■ Problems and tasks ■
A. Please write out everything in the Sidewinder passage from "During the Secret" down to "Army of Evil.", word for word.
B. Pick up the passage on Sidewinder after its last sentence and carry it further.

■ Passage provided ■
· · · · ·

During the Secret Invasion storyline, Sidewinder re-joined the Serpent Society. The Society held a number of civilians hostage in a compound in the American Midwest claiming they were protecting themselves from the Skrulls. However, they were easily defeated by Nova and his new Nova Corps.

As part of the All-New, All-Different Marvel event, Sidewinder appears as a member of Viper's Serpent Society under its new name of Serpent Solutions.

During the "Opening Salvo" part of the Secret Empire storyline, Sidewinder was with Serpent Solutions at the time when they are recruited by Baron Helmut Zemo to join his Army of Evil.

· · · · ·

[Dataset records]

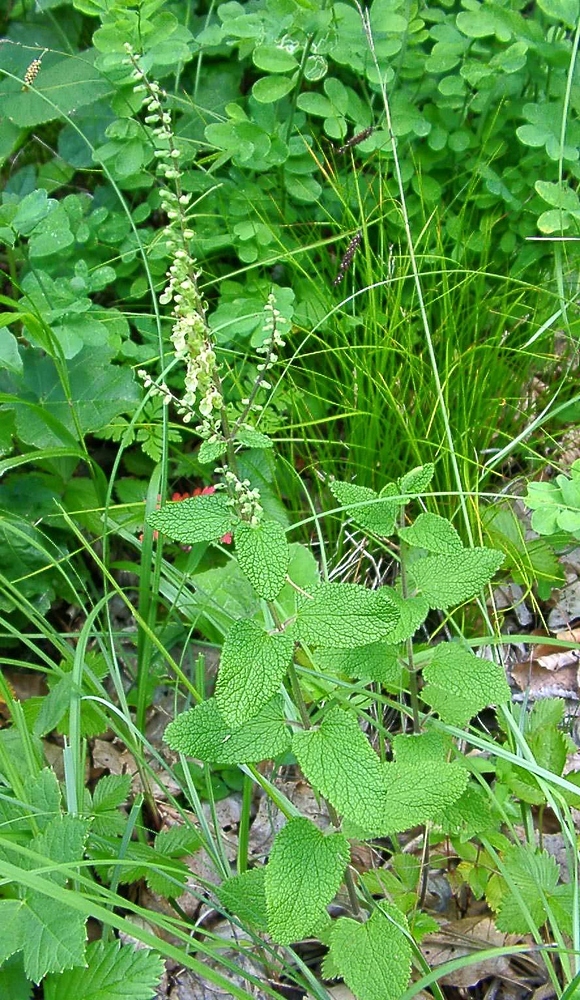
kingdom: Plantae
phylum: Tracheophyta
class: Magnoliopsida
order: Lamiales
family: Lamiaceae
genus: Teucrium
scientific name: Teucrium scorodonia
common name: Woodland germander
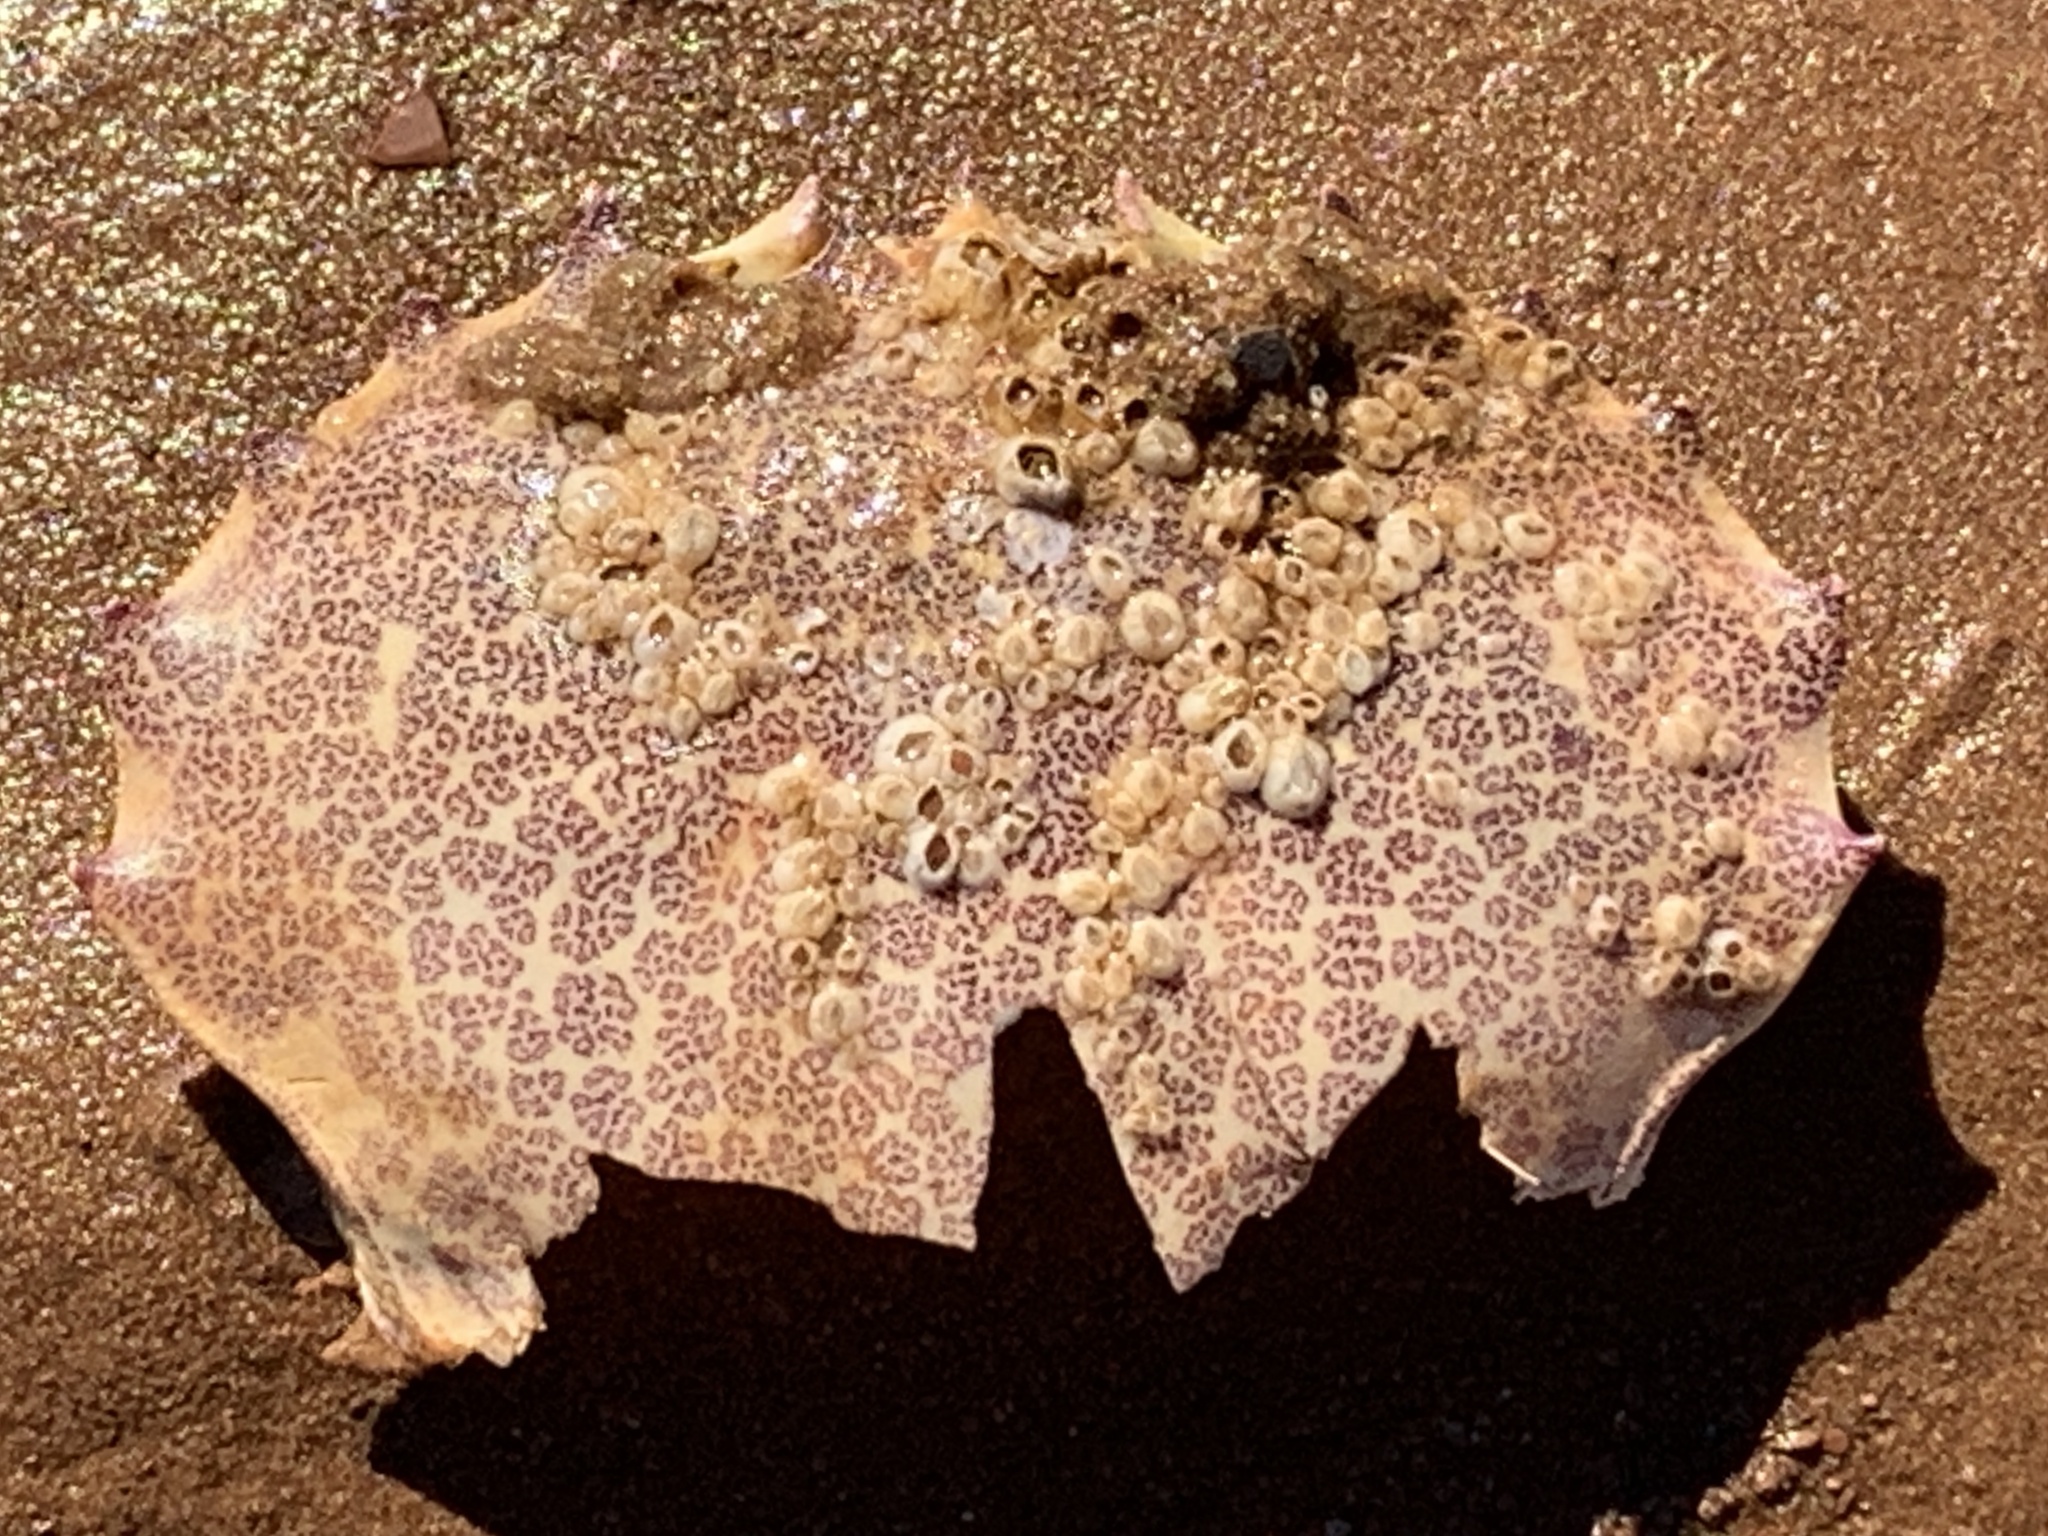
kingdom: Animalia
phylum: Arthropoda
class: Malacostraca
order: Decapoda
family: Ovalipidae
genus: Ovalipes
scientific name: Ovalipes ocellatus
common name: Lady crab
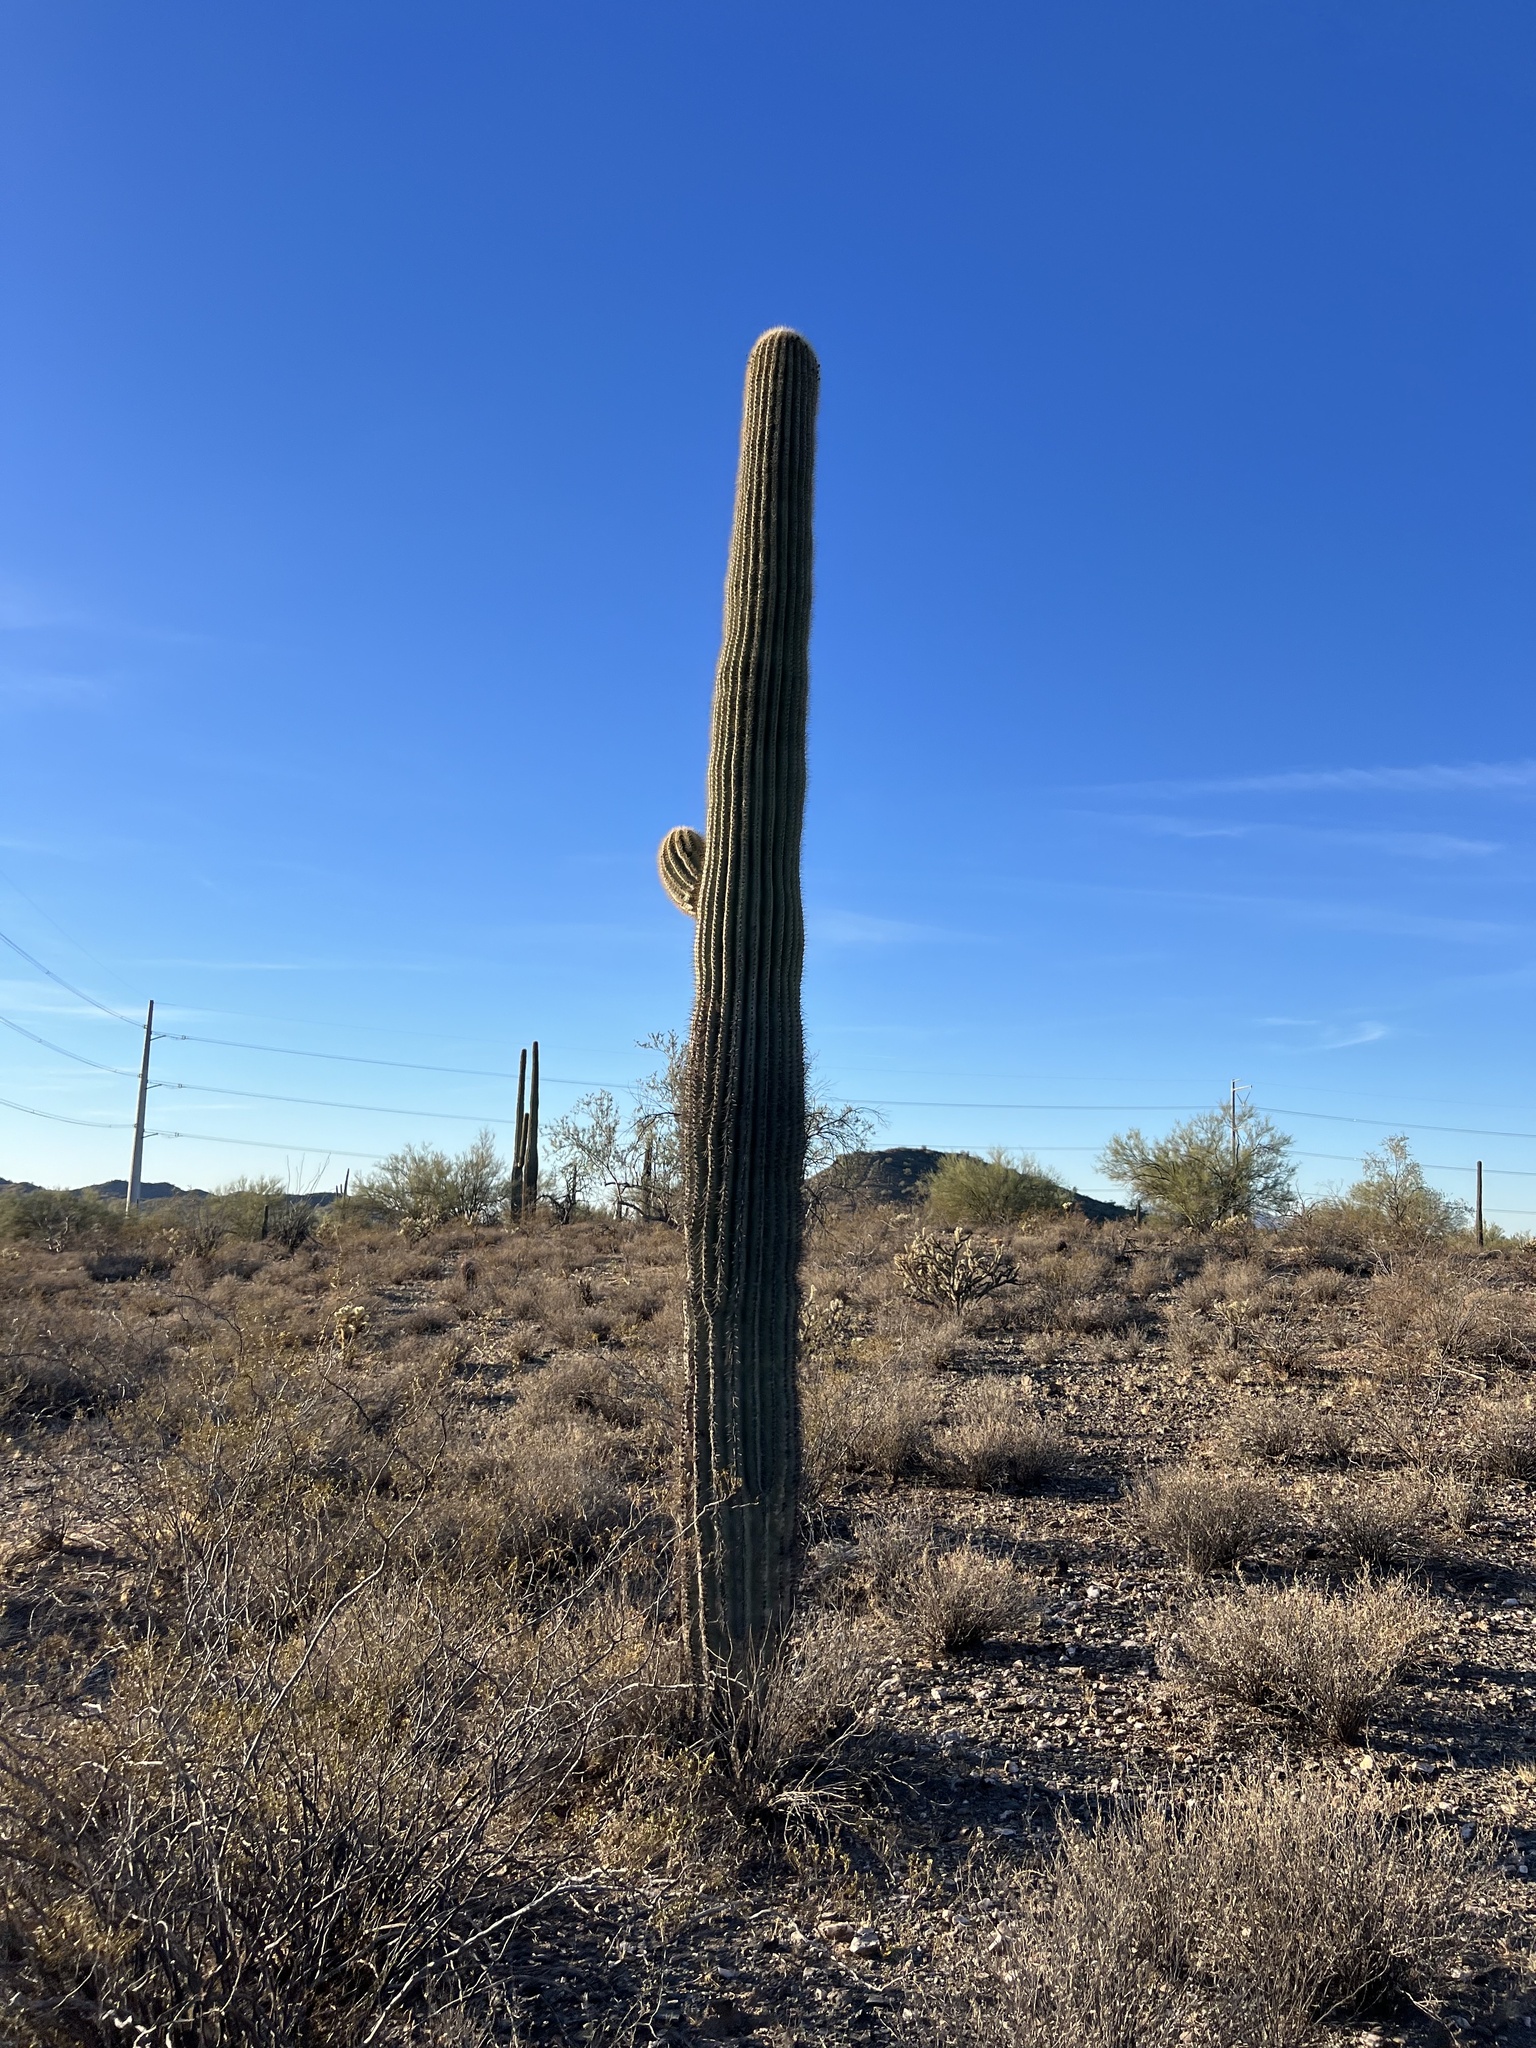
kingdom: Plantae
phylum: Tracheophyta
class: Magnoliopsida
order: Caryophyllales
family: Cactaceae
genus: Carnegiea
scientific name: Carnegiea gigantea
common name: Saguaro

· · · · ·

■ Answers to the tasks ■
A.
During the Secret Invasion storyline, Sidewinder re-joined the Serpent Society. The Society held a number of civilians hostage in a compound in the American Midwest claiming they were protecting themselves from the Skrulls. However, they were easily defeated by Nova and his new Nova Corps.

As part of the All-New, All-Different Marvel event, Sidewinder appears as a member of Viper's Serpent Society under its new name of Serpent Solutions.

During the "Opening Salvo" part of the Secret Empire storyline, Sidewinder was with Serpent Solutions at the time when they are recruited by Baron Helmut Zemo to join his Army of Evil.

B.
Powers and abilities
Sidewinder possesses a cloak, created by scientists at the Roxxon subsidiary Brand Corporation's mutagenics laboratory and based on Nth Projector technology, which contains electronic circuitry that enables the wearer to open an aperture into another dimension. Sidewinder activates the cloak mentally through a device implanted in his body, enabling him to travel "sideways" through interdimensional space, taking with him whatever and whomever he drapes his cloak over. This allows him teleport up to  away in a single "jump." A cybernetic control chip implanted in Sidewinder's brain allows him to control it with pinpoint accuracy, and activate pre-programmed coordinates if he is knocked out or badly wounded. He has taken the precaution of implanting locator chips in his allies, allowing him to teleport to their location. Sidewinder can teleport anything that his cape can cover, up to the approximate size and shape of another human being. Sidewinder's armor provides protection against small-arms fire and a rebreather unit allowing him to survive underwater for extended periods. He also has the ability to emit energy tendrils, which he calls his "Side Effects," from his forehead. It is not clear if this is a natural ability or a function of his armor. Seth Voelker possesses no actual superhuman powers. He is a skilled financial expert, business planner, and strategist. He has an advanced degree in economics.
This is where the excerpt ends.